The Shroud of Turin has been a symbol of Christianity for centuries, but it was recently proved to be a fake dating from the Middle Ages. Ugo, curator of a groundbreaking exhibit based on The Shroud, is set to disprove the scientific evidence based on scriptural and and historical documentation. But when the Ugo is found murdered, it is up to two brothers, Alex and Simon, to find out why he was killed. Father Alex is a Greek Catholic priest living within The Vatican with his son. Simon, a Roman Catholic priest, calls him from the scene of Ugo’s murder without explaining how he’s involved. Desperate to help his brother prove his innocence, Father Alex must uncover the secrets of the Shroud that Ugo was going to uncover and reveal to the world.
There is so much going on here, but it is all so deftly woven and expertly rendered. If anyone were to compare this to The DaVinci Code, I would be embarrassed for them. Dan Brown can’t hold a candle to Caldwell. His writing is phenomenal and compelling. I am not a Catholic, but the way he portrays the history of the religion and its principles is approachable and never preachy or self-righteous. I was especially intrigued by the scriptural scholarship presented. The scandalous implications never came across as absurd, and the greater message of uniting the Eastern Orthodoxy with Catholicism is inspiring.
I just really hope it doesn’t take Caldwell another 10 years to write his next book!
I received a complimentary copy of this book via the Amazon Vine program.
Published by Harper, October 2014 ***
The fate of Jews in Vichy France is often overlooked and this book recognizes the ordinary French citizens who risked their lives to save their fellow countrymen.
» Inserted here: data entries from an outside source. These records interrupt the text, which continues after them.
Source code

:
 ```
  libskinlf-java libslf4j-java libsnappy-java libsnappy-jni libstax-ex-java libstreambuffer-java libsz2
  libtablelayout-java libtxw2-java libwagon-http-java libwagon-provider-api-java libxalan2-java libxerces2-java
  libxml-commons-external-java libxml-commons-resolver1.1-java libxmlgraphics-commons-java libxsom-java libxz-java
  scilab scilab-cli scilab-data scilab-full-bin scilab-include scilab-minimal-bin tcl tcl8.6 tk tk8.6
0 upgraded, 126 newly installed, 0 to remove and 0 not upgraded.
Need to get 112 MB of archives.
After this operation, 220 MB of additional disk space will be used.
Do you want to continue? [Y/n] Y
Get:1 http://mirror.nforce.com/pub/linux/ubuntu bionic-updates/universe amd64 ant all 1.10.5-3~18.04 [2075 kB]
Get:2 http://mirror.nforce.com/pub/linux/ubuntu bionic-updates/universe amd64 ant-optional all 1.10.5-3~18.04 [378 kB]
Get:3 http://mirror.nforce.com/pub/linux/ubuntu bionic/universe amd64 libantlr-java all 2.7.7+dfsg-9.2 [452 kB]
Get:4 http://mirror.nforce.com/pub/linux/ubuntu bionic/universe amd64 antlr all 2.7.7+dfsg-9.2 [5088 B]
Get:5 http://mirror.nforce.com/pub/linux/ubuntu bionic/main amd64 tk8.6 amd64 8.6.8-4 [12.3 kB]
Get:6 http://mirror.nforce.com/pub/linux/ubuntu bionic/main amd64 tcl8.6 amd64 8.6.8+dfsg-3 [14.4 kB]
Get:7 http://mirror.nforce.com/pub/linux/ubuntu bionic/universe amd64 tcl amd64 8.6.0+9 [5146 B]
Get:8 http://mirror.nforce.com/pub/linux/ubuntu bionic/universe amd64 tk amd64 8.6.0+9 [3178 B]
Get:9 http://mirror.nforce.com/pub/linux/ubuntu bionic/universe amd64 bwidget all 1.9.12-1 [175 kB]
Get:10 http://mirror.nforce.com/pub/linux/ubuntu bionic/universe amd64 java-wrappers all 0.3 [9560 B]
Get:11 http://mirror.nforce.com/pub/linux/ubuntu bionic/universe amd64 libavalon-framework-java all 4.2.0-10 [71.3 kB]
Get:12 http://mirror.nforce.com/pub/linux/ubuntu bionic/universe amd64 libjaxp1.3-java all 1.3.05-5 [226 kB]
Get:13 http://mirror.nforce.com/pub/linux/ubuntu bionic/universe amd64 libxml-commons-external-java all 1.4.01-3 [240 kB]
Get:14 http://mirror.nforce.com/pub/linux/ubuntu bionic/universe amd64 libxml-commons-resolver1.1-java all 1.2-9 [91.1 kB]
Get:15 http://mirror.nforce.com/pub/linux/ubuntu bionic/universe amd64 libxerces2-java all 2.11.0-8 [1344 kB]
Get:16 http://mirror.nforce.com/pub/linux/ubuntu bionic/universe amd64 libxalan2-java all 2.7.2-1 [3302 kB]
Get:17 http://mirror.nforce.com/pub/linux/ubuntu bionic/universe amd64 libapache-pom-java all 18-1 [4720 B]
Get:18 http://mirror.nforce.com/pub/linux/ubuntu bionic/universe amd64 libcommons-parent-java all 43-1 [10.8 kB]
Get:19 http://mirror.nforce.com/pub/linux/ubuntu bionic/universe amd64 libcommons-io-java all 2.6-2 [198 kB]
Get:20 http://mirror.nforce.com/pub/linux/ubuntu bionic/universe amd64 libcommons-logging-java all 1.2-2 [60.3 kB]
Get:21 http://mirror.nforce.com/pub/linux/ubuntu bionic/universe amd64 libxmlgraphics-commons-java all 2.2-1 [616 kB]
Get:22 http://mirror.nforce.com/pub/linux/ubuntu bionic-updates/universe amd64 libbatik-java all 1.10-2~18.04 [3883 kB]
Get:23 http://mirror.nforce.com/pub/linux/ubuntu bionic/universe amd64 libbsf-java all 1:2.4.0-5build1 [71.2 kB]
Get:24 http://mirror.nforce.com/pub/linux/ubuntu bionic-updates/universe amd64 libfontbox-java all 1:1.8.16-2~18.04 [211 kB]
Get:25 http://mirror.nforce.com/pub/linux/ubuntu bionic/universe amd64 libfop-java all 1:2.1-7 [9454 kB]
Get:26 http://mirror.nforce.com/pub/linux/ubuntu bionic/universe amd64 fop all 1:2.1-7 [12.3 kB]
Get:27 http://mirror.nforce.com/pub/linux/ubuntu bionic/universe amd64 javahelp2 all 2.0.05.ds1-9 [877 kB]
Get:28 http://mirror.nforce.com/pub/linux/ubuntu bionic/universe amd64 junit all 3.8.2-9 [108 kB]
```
The title is a bit misleading, as the subject is actually a group of communities in France situated on an isolated plateau. During the early years of German occupation, this was considered the unoccupied zone, but eventually, the entire country was overtaken by The Reich, and its anti-Jewish laws were enforced everywhere. Due to the remote location of the plateau, numerous Jews were secreted away to isolated villages and farms. A majority of them were children who had escaped prison camps and were, more often than not, orphaned when their parents were sent to death camps in the east.
There are miraculous stories of bravery, selflessness, and close calls. But there is also the tedium of a huge cast of characters, a multitude of welfare and relief organizations, and numerous location names to keep track of. Characters lost their individuality as the narrative progressed and more and more refugees, collaborators, and rescuers were introduced. Overall, it’s a decent portrait of the perils of life in Vichy France, but I wasn’t entirely captivated by the book as a whole.
I received a complimentary copy of this book via TLC Book Tours.
Published by Yearling, 1989 *****
What an amazing little book. Annamarie and her family live in Nazi-occupied Denmark, and when the Germans begin rounding up the nation’s Jews, she will do anything to protect her best friend Ellen. I was so enamored with this story and with Annamarie’s selflessness and bravery. Lowry created a wonderful heroine and successfully turned the harsh realities of war into a story of hope and honor.
Published by Vintage, 1997 *****
I was so deeply affected by this book and utterly amazed by Bauby’s fierce determination. Left completely paralyzed by a debilitating stroke, he dictated his memoir by basically blinking the alphabet. I can’t even fathom the isolation he must have felt to be of sound mind in an utterly useless body. It is incredibly tragic and moving and I am completely in awe of this man’s legacy.